The existing 2-story SC4 North Building was built in 1920 and has an area of 58,885 gross square feet and 52,574 net square feet. The building houses faculty offices, instructional classrooms, laboratories, a gymnasium, and fitness area. The building’s existing 1970’s vintage HVAC system had passed its useful life and required a replacement. The old HVAC system consisted of room unitary heating and cooling units that had poor climate control and generated excessive noise in the each space. SC4 desired replacing the old HVAC system with a highly energy efficient state of the art HVAC system that could be a show case for their students and the community.

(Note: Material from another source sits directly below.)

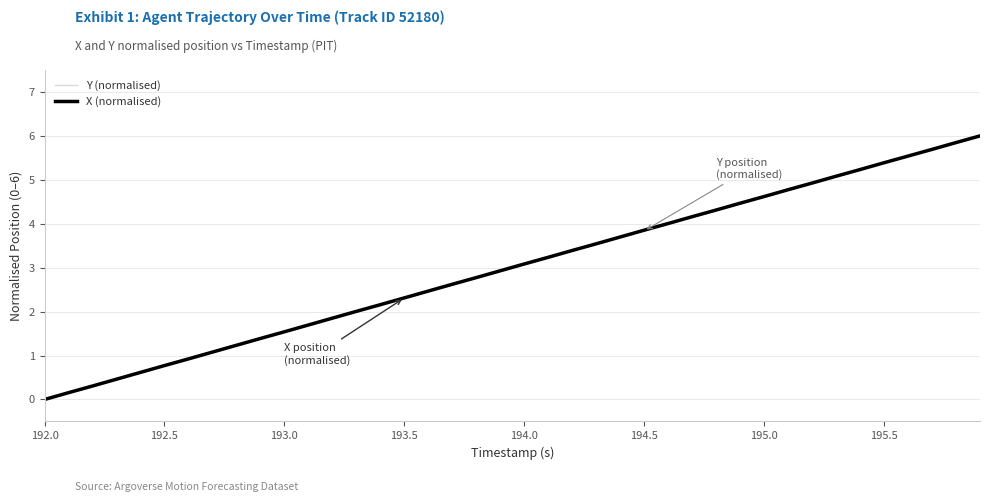

What are all the series names shown in the legend?

Y (normalised), X (normalised)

The design team’s challenge for SC4 North Building was to retrofit a 1920 building with the latest technology in the HVAC industry. Another challenge was that the North Building is located in a dense city setting where locating new HVAC equipment is very difficult. In addition, any equipment installed outside could not generate noise to the surrounding area.
The design team utilized a computerized building energy simulation model (Trane Trace energy simulation program) to evaluate multiple HVAC options. The criteria for the HVAC system replacement included a less-than-10-year-payback on additional investment over a conventional base HVAC system and have a high level of substantiality.
The North Building’s existing parking lot was in poor shape and was due for replacement. The design team opted to replace the parking lot and install a new direct buried geoexchange slinky coil system under a new porous pavement parking lot as a source water system for the water to water heat pumps. The new porous parking lot allows water to drain through its surface to the ground source geoexchange system located below. The surface area of the parking lot was 97,590 square feet, the slinky coils were buried an average depth of eight feet, well below any frost condition. The water to water heat pumps through the horizontal ground source geoexchange slinky coils extract heat from the earth in the winter and rejects heat to the ground in the summer.
This project won First Place Chapter and Regional ASHRAE Awards, and Honorable Mention at the Society level. It is an example of MEP engineering work at its finest.